THE DATA section start

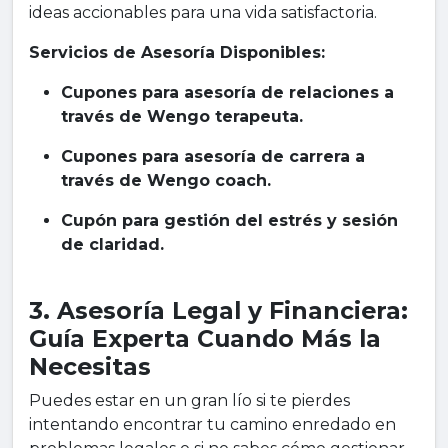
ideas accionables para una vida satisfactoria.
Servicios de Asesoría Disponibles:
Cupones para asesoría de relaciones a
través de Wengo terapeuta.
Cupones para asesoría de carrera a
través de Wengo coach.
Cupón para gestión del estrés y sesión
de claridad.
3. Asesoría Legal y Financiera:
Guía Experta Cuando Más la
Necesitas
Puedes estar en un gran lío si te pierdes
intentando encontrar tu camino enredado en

THE DATA section end
THE DATA section start

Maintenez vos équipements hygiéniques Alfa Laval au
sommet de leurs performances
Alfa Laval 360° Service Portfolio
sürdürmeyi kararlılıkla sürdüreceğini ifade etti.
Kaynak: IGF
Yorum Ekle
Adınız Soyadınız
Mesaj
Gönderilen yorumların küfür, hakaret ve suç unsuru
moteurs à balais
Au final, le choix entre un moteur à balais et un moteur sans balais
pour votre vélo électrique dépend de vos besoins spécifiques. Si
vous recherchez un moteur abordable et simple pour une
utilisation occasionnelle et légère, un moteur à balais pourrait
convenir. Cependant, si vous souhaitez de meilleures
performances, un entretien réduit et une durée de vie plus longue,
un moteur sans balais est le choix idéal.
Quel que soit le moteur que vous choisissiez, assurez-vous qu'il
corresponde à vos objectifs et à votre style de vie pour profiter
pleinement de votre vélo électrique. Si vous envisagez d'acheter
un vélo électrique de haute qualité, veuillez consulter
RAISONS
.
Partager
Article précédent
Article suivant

THE DATA section end

§ **WHAT IS REQUIRED**
Based on the records above, how many lines hold the string "électrique"? Answer with the number by itself.

§ **SOLUTION**
3